La rhétorique altruiste sur le thème de « sauvez des vies ! » ne saurait faire oublier qu’il faut être un brin masochiste, quand on est un citoyen de 40 ans fondamentalement peu menacé par la COVID-19, pour donner de soi-même à un système informatique des données amenant à se mettre éventuellement en quarantaine pour des motifs pas toujours convaincants, pire, à être stigmatisé voire recherché si quelque chose dérape.

Y a-t-il des gens qui pensent sérieusement par ailleurs que les applications de traçage informatique vont être abandonnées une fois la pandémie terminée ? Rappelons que certains présentent déjà l’arrivée d’une deuxième vague comme sûre, sans parler de ces autres dangereux virus qui nous guetteraient supposément en permanence dans la nouvelle ère qui s’annonce.

La belle cage

Qui croit qu’une fois que l’on aura ouvert la porte à un Big Brother beaucoup plus puissant que nous ne le serons jamais, il sera possible de la refermer ?

Il y a au moins deux choses de sûres dans le brouillard actuel. La première est que, tôt ou tard, la COVID-19 passera. La seconde est que, non seulement les diverses applications numériques de traçage des citoyens, elles, ne passeront pas mais qu’elles prendront de plus en plus d’ampleur dans l’avenir au détriment des libertés publiques, la Chine donnant le ton en ce domaine.

Theresa Tam, l’administratrice en chef de l’Agence de la santé publique du Canada qui s’y connaît un peu dans le domaine, déclarait récemment que le traçage manuel de la COVID-19 restait ce qu’il y a de plus efficace.

Une fois la crise passée, il y aura deux types de démocraties libérales.
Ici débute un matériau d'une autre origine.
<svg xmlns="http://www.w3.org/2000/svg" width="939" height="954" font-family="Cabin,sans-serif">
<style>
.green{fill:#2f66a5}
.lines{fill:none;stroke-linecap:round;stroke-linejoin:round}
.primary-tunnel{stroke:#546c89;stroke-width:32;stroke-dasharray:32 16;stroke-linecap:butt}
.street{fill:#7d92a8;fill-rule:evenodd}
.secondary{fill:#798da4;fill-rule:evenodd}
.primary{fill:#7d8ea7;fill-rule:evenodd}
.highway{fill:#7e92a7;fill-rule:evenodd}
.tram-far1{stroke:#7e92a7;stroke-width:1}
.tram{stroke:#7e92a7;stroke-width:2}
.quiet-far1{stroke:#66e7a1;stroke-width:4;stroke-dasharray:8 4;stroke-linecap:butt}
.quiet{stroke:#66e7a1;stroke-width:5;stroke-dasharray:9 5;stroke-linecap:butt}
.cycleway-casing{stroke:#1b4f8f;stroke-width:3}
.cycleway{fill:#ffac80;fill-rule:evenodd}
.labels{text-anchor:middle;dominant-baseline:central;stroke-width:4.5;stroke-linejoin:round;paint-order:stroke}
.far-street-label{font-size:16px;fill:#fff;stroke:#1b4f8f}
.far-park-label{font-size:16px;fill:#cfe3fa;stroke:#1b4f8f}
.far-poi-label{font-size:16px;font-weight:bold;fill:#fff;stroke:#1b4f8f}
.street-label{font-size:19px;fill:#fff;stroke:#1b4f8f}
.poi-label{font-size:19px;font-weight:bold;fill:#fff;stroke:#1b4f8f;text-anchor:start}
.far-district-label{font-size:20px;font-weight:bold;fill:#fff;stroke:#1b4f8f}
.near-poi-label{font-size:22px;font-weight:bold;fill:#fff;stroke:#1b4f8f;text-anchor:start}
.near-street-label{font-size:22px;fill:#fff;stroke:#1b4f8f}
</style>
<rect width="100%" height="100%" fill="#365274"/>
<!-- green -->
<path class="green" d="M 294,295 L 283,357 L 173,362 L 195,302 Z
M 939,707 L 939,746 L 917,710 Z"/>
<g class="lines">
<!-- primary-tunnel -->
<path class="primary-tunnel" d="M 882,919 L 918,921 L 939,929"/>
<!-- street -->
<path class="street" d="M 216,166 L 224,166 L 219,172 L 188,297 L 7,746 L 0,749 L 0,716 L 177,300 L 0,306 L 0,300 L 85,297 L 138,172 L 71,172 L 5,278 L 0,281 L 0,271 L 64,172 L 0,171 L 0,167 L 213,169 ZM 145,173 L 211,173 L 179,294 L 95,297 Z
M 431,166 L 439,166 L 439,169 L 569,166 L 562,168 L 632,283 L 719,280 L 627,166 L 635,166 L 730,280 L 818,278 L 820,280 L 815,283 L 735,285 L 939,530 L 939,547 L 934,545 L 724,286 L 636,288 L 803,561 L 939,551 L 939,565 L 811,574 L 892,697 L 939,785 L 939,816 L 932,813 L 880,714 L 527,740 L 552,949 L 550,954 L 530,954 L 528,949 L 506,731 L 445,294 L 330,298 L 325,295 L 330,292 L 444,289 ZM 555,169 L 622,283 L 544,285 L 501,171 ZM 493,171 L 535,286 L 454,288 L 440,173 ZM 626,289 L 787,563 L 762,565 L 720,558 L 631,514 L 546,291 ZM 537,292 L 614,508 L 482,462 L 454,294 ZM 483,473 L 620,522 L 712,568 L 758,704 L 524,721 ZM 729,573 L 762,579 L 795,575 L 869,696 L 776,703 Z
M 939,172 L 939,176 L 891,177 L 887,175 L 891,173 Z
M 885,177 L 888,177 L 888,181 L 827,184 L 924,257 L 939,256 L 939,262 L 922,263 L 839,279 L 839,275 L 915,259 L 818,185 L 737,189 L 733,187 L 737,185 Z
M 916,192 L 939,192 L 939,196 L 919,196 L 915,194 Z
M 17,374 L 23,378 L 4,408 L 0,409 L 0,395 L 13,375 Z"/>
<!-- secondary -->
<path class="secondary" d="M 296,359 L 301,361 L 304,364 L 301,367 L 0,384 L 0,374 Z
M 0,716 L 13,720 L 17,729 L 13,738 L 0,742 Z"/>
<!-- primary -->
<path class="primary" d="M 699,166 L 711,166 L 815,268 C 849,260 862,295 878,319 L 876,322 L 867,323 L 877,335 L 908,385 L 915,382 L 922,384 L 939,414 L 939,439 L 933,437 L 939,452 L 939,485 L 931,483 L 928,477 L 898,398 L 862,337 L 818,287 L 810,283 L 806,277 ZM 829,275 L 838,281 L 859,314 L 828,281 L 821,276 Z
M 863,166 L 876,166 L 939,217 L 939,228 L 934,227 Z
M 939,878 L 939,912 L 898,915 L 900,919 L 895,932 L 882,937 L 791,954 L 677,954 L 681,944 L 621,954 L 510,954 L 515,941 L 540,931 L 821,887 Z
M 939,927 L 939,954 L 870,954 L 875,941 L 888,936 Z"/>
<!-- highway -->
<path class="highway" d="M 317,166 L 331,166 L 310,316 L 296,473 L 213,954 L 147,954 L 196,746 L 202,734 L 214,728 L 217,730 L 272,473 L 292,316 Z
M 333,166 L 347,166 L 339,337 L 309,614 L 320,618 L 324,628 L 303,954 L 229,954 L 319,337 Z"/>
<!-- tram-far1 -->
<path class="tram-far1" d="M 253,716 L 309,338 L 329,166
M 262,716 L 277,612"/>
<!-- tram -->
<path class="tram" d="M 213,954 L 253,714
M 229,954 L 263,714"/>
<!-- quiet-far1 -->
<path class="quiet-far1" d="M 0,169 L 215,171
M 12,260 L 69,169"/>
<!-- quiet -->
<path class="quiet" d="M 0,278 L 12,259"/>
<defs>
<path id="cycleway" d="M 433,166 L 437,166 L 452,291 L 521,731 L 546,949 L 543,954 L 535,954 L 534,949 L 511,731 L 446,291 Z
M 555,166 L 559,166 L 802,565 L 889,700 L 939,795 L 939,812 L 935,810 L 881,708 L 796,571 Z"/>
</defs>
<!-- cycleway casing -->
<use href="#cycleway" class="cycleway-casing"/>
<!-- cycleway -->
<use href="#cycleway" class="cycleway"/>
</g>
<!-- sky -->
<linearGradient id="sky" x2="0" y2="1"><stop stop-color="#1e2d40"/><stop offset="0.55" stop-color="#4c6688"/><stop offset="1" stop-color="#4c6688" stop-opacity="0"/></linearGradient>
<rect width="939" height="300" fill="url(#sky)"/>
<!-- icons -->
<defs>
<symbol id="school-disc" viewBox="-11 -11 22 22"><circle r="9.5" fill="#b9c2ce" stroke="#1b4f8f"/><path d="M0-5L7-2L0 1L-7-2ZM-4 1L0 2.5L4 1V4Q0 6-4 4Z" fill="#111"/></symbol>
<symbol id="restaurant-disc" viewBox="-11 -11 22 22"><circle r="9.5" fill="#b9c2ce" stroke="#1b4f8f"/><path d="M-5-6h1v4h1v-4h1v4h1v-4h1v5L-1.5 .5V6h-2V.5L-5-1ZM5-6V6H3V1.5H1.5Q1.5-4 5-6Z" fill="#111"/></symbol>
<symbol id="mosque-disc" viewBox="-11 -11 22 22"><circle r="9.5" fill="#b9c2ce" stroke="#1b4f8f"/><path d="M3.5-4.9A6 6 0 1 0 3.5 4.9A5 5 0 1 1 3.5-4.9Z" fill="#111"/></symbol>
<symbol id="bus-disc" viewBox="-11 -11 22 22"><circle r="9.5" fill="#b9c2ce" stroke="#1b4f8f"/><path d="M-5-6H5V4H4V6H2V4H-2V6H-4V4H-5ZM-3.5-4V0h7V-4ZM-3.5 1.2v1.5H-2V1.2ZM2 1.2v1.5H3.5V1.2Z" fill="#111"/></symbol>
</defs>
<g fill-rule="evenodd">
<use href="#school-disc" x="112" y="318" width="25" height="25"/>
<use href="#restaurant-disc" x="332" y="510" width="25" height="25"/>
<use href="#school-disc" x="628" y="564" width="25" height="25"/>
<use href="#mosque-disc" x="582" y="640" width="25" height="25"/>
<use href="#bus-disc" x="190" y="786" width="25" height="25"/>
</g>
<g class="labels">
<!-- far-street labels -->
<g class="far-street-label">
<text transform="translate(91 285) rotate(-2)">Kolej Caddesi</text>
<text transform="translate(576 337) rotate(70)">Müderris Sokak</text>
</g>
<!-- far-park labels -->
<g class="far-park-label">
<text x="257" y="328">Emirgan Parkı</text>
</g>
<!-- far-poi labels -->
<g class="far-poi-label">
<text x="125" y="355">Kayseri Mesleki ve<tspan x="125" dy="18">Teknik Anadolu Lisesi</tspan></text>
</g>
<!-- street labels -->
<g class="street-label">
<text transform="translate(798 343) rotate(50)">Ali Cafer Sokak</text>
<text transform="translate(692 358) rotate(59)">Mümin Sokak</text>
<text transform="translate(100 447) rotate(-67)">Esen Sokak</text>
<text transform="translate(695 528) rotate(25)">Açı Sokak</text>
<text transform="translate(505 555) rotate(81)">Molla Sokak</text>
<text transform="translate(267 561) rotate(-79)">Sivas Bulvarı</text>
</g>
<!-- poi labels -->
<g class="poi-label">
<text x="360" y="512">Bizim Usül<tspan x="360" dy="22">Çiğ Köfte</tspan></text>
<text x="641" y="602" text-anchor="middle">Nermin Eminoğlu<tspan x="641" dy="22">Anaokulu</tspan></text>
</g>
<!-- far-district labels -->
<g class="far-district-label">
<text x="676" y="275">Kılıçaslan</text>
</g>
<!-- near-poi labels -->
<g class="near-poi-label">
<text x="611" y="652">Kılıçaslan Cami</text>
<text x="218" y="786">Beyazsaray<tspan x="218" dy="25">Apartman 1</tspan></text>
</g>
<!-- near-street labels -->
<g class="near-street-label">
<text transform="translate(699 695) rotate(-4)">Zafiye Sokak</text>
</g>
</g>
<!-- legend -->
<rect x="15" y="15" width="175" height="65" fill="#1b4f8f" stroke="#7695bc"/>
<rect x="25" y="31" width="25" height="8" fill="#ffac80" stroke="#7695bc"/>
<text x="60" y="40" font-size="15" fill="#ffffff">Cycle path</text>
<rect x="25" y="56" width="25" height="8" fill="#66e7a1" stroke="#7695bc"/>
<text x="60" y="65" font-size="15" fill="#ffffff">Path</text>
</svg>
Celles dont les citoyens auront instinctivement dit non à ces propositions liberticides. Et celles où ils auront accepté d’entrer dans la belle cage qu’on leur aura construite supposément pour leur bien.

Espérons que, n’en déplaise à la nouvelle bien-pensance technologique et sanitaire qui est en train de monter ici comme ailleurs, les Québécois refuseront d’embarquer dans le piège du traçage numérique, s’assurant que leur société reste l’une des plus libres qui existent sur la Terre.